Special functions and math support

# Log-gamma
lgammafn_opencl(n, x)
lgammafn_sign_opencl(n, x)

# Gamma function
gammafn_opencl(n, x)

# Log-gamma at x+1
lgamma1p_opencl(n, x)

# Digamma / polygamma
digamma_opencl(n, x)
trigamma_opencl(n, x)
psigamma_opencl(n, x, deriv)

# Beta and log-beta
beta_special_opencl(n, a, b)
lbeta_special_opencl(n, a, b)

# Binomial coefficients
choose_special_opencl(n_out, n, k)
lchoose_special_opencl(n_out, n, k)

# Logspace arithmetic
logspace_add_opencl(n, logx, logy)
logspace_sub_opencl(n, logx, logy)
logspace_sum_opencl(n, logx, logy)

# Math support
fmax2_opencl(n, x, y)
fmin2_opencl(n, x, y)

These are exported via special_opencl.R and math_support_opencl.R.

R extension utilities (R_ext)

# R-compatible power
r_pow_opencl(n, x, y)
r_pow_di_opencl(n, x, i)

# Miscellaneous math helpers
log1pmx_opencl(n, x)
log1pexp_opencl(n, x)
log1mexp_opencl(n, x)
pow1p_opencl(n, x, y)

These are exported via rext_utils_opencl.R.

RNG core

# Base RNG draws
norm_rand_opencl(n)
unif_rand_opencl(n)
exp_rand_opencl(n)
r_unif_index_opencl(n, dt)

These generate random samples using device-side implementations of the same Kinderman-Ramage / Ahrens-Dieter algorithms used by R’s internal RNG. They are exported via rng_core_opencl.R.

Fallback behavior in detail

  1. nmathopencl_has_opencl() is FALSE (no runtime device / not compiled with OpenCL): the wrapper always uses the CPU stats::/base analogue. The fallback argument does not gate this; it is ignored for this branch.

  2. nmathopencl_has_opencl() is TRUE, but OpenCL enqueue/compile/bind fails inside the .Call: the outer R shim catches the failure. fallback = FALSE (default): propagate the error. fallback = TRUE: return the CPU analogue instead (optional masking for fragile stacks).

Runnable examples under inst/examples/ mostly use fallback = FALSE so R CMD check surfaces real OpenCL breakage when a device is present.

# Default --- surface GPU/build errors during development / local check with OpenCL enabled:
dnorm_opencl(x)

# Permit CPU masking while OpenCL is flaky (not the development default):
dnorm_opencl(x, fallback = TRUE, verbose = TRUE)

Performance notes

GPU acceleration is most beneficial for large vectors (>= ~10,000 elements) and for functions with non-trivial per-element computation (e.g., pgamma, pt, qnorm). For very small inputs the kernel compilation overhead and data transfer latency dominate.

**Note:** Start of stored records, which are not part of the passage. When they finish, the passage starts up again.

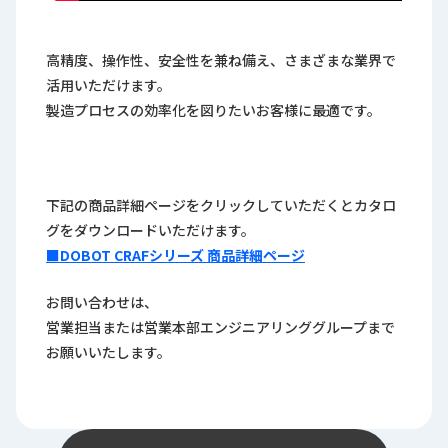
高精度、操作性、安全性を兼ね備え、さまざまな業界で
活用いただけます。
製造プロセスの効率化を図りたいお客様に最適です。
下記の商品詳細ページをクリックしていただくとカタロ
グをダウンロードいただけます。
■DOBOT CRAFシリーズ 商品詳細ページ
お問い合わせは、
営業担当または営業本部エンジニアリンググループまで
お願いいたします。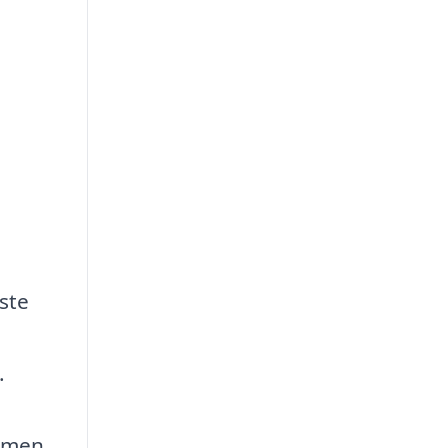
ste
.
, men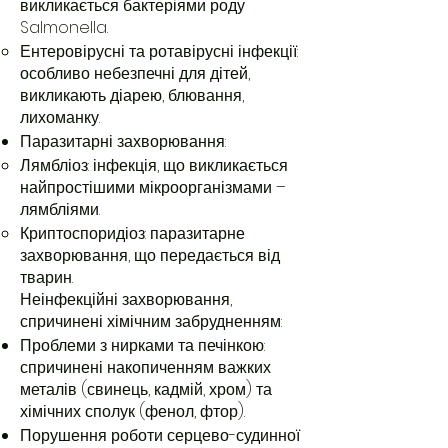
викликається бактеріями роду
Salmonella.
Ентеровірусні та ротавірусні інфекції:
особливо небезпечні для дітей,
викликають діарею, блювання,
лихоманку.
Паразитарні захворювання:
Лямбліоз: інфекція, що викликається
найпростішими мікроорганізмами –
лямбліями.
Криптоспоридіоз: паразитарне
захворювання, що передається від
тварин.
Неінфекційні захворювання,
спричинені хімічним забрудненням:
Проблеми з нирками та печінкою:
спричинені накопиченням важких
металів (свинець, кадмій, хром) та
хімічних сполук (фенол, фтор).
Порушення роботи серцево-судинної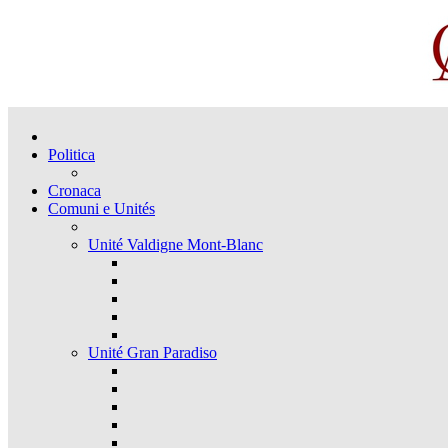
Politica
Cronaca
Comuni e Unités
Unité Valdigne Mont-Blanc
Unité Gran Paradiso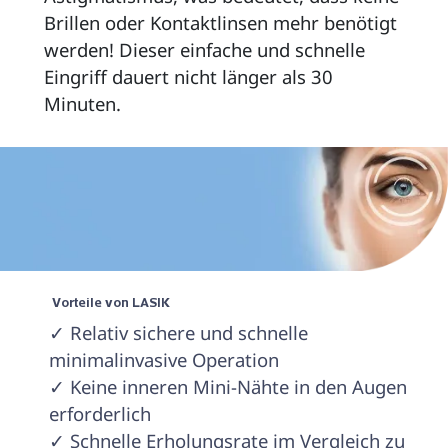
Brillen oder Kontaktlinsen mehr benötigt 
werden! Dieser einfache und schnelle 
Eingriff dauert nicht länger als 30 
Minuten. 
 Vorteile von LASIK 
✓ Relativ sichere und schnelle 
minimalinvasive Operation

✓ Keine inneren Mini-Nähte in den Augen 
erforderlich

✓ Schnelle Erholungsrate im Vergleich zu 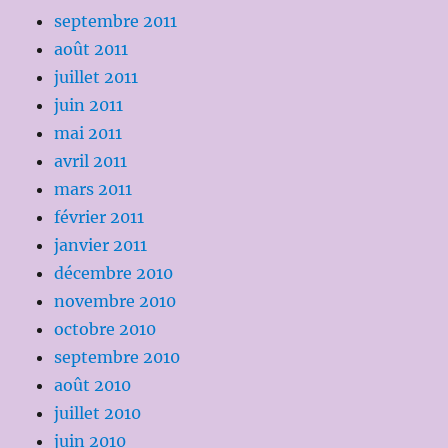
septembre 2011
août 2011
juillet 2011
juin 2011
mai 2011
avril 2011
mars 2011
février 2011
janvier 2011
décembre 2010
novembre 2010
octobre 2010
septembre 2010
août 2010
juillet 2010
juin 2010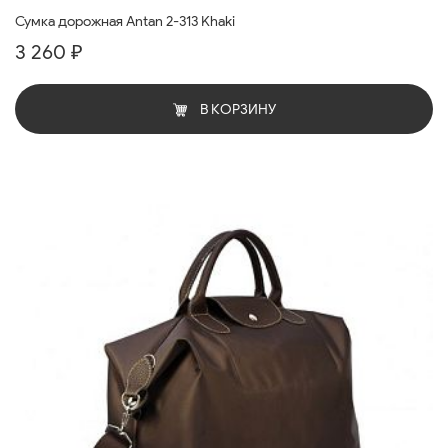
Сумка дорожная Antan 2-313 Khaki
3 260 ₽
В КОРЗИНУ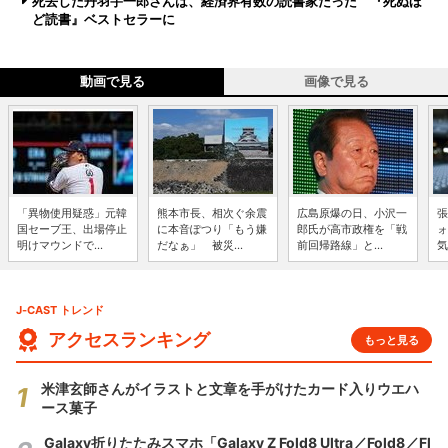
死去した丹羽宇一郎さんは、経済界有数の読書家だった 『死ぬほ
ど読書』ベストセラーに
動画で見る
画像で見る
「異物使用疑惑」元韓
熊本市長、相次ぐ余震
広島原爆の日、小沢一
張
国セーブ王、出場停止
に本音ぽつり「もう嫌
郎氏が高市政権を「戦
ォ
明けマウンドで...
だなぁ」 被災...
前回帰路線」と...
気
J-CAST トレンド
アクセスランキング
もっと見る
米津玄師さんがイラストと文章を手がけたカード入りウエハ
ース菓子
Galaxy折りたたみスマホ「Galaxy Z Fold8 Ultra／Fold8／Fl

The first call in an R session may be slightly slower because OpenCL JIT- compiles the kernel source for the specific device. Subsequent calls with the same kernel reuse the compiled program from the driver’s cache.

These binaries (installable software) and packages are in development.
They may not be fully stable and should be used with caution. We make no claims about them.